また、Julia側で利用するためのJSの関数も定義します。Julia側で更新されたカウントの数字そのものと画像を、HTMLの要素を書き換えることで出力します。
using Electron
include("useImage.jl")
app = Application()
main_html_uri = string("file:///", replace(joinpath(@__DIR__, "main.html"), '\\' => '/'))
win = Window(app, URI(main_html_uri))
ElectronAPI.setBounds(win, Dict("width"=>600, "height"=>600))
cmd = open("main.js") do file
read(file, String)
end
run(win, cmd)
ch = msgchannel(win)
request = Dict()
dataArray = [0]
while true
try
global request = take!(ch)
println("request: $(request)")
catch
println("channle closed")
break
end
if request["order"] == "plus"
global dataArray
push!(dataArray, dataArray[end]+request["input_number"])
run(win,"setCountNumber(\"$(dataArray[end])\");")
elseif request["order"] == "reset"
dataArray = [0]
run(win,"setCountNumber(0);")
end
file_name = make_accumulation_image(dataArray)
run(win,"setImage(\"../output_images/accumulation_image/$(file_name)\");")
println("regenerate window")
end
まず、ElectronアプリのWindowを立ち上げるための処理を書きます。そしてJSからの情報を受け取るためのChannelを作成します。待機中のChannelにJSから情報が届くとtake!
で中身を取得します。
while true
はWindowの存在に対応しています。Channelから情報を取り出す度に以降の処理が走ります。
今回の場合、Json形式のデータは以下のようにJulia側で辞書型として受け取ることになります。

----------------

課題: 文書抜粋にある次の文を英語に翻訳してください：「Julia側で更新されたカウントの数字そのものと画像を、HTMLの要素を書き換えることで出力します。」

確認用データ:
----------------

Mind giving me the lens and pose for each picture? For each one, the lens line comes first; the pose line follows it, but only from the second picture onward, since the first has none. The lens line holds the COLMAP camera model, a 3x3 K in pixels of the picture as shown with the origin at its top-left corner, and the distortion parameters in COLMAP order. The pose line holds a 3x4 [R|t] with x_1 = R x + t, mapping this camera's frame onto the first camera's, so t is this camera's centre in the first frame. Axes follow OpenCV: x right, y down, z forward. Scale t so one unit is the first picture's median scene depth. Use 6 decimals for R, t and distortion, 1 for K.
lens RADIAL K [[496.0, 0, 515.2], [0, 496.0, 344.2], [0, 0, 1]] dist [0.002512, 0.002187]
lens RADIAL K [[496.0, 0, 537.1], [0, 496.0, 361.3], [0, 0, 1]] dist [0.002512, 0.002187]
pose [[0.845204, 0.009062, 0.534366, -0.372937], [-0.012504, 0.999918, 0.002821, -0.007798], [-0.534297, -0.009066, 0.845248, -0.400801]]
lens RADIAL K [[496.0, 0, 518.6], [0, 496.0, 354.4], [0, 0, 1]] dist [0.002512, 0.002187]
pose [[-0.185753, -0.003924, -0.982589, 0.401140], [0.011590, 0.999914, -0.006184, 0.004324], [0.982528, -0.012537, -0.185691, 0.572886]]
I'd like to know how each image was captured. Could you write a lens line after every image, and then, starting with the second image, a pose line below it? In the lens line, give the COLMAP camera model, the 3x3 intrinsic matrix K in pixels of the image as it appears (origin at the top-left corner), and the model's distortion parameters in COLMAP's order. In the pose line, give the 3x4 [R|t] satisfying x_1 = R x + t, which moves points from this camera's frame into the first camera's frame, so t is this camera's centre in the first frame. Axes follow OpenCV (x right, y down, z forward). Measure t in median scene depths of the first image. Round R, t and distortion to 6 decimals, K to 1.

----------------

解答: The count number itself, updated on the Julia side, and the image are output by rewriting HTML elements.